Yesterday an ICTY Trial Chamber issued acquittals on all charges against Stanisic and Simatovic and ordered their release from the UN detention facility. Stanisic and Simatovic were government officials in Serbia accused, inter alia, of aiding and abetting crimes committed by Bosnian Serb forces operating in Bosnia. Amongst other allegations, the prosecution alleged that the officials provided assistance to paramilitary organizations, such as Arkan’s Tigers, that perpetrated war crimes and crimes against humanity against civilian populations.
These acquittals are significant. To date, no officials of the Serbian government have been convicted for involvement in atrocities committed in Bosnia. (Milosevic died before a judgment could be rendered in his case. And Karadzic and Mladic were ethnic Serb officials in Bosnia – not Serbia proper.)
There are several reasons for this result. But in a sense, the result is not surprising at all because the writing was on the wall after Perisic was acquitted in a very similar case a few months ago. In Perisic, the ICTY advanced a relatively novel theory regarding defendants accused of aiding and betting organizations that perpetrate international crimes. The tribunal concluded that in cases where the organization is engaged in a mix of lawful and unlawful activities, the prosecution must prove that the defendant “specifically directed” his assistance to the criminal behavior, as opposed to the lawful activities of the organization.
Strangely, though, the tribunal concluded that the “specifically directed” requirement was not a mens rea requirement (something that would have been similar to the “purpose” requirement for aiding and abetting that criminal law students know well) but rather an actus reus requirement. In short, the prosecution had better draw a straight line from the defendant’s conduct to the criminal behavior, rather than rest on a circumstantial case of general assistance to an organization that then engages in criminal behavior, even if the defendant has the intent to facilitate the criminal conduct.
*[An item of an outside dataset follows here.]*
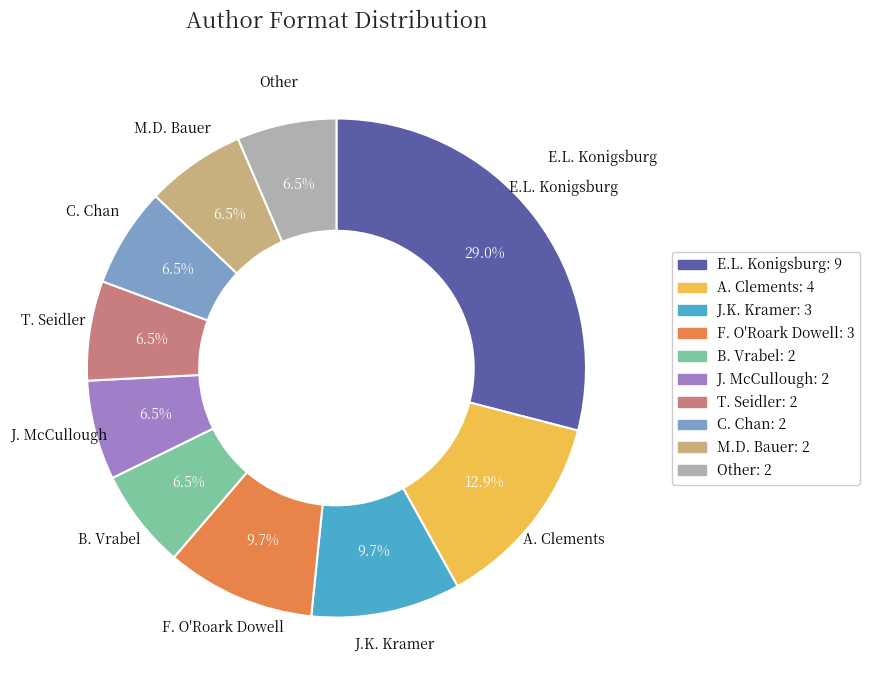

Is there any slice that represents more than half of the pie?

No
In the case of Serbia, the “specifically directed” requirement is probably designed to resolve the Serbian defense that its officials were merely supporting a war effort among ethnic Serbs in Bosnia, and that the Serbian officials had no involvement in the atrocities committed by ethnic Serbs in Bosnia.
In order to make this common sense argument work, however, you need to add another piece of the puzzle. Why wasn’t the war effort itself illegal? For some observers, the Serbian state was engaged in naked aggression, either directly or via proxies in Bosnia that violated basic principles of international law. Putting aside for a moment whether this claim is factually accurate or not, its substance simply does not fall within the jurisdiction of the ICTY, which has no authority to engage broader issues of jus ad bellum. Indeed, the result in both Perisic and Stanisic and Simatovic can be traced back to the conscious decision after Nuremberg to turn away from questions of jus ad bellum (aggression, crimes against peace, etc.) and focus exclusively on jus in bello violations and crimes against humanity. Consequently the ICTY has no jurisdiction over aggression and the ICC’s jurisdiction over aggression (post-Kampala) is best described as hypothetical, not actual. This has real consequences when a defendant can fall back on the argument that it was assisting a “lawful” war effort and had no intention to provide assistance to the jus in bello violations that were merely the means to achieving that war effort.
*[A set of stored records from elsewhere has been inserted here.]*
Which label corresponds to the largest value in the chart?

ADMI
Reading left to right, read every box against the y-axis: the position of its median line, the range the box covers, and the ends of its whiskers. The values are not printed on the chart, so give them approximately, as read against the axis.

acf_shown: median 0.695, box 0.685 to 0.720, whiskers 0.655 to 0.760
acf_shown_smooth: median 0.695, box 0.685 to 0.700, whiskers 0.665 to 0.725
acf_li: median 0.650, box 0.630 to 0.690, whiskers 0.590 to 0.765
There is a second issue here and it is one that the ICTY has not sufficiently addressed. How does complicity work in the organizational context? If an organization engages in a mix of illegal and “legal” activities, when does assistance to that organization trigger liability? Such questions do not often arise in domestic criminal law, since criminal organizations (like the Mafia) are usually understood to be criminal through and through. Since they do not have a legitimate purpose, the Perisic issue does not arise. I have been searching for a good comparison in another area of domestic law where the mixed nature of an organization is relevant in this way. I haven’t found one yet.
As a final point, I take no position on the factual findings reached by the ICTY Trial Chamber. Could they have found Stanisic and Simatovic guilty even under the new standard of “specifically directed”? Indeed, isn’t there an argument here that the whole point of funding covert paramilitary units, such as Arkan’s Tigers, whose fighters were paid with per diem dispersements that came directly from Belgrade, is to facilitate ethnic cleansing of the disputed territory by conducting a reign of terror against the civilian population? If the point was simply to support a lawful military operation, why not just send the regular Serbian Army? There might be inferences to be drawn here, but apparently the ICTY Trial Chamber was unwilling to make them or felt they were not warranted based on the trial record. I will leave an assessment of that decision to the Appeals Chamber.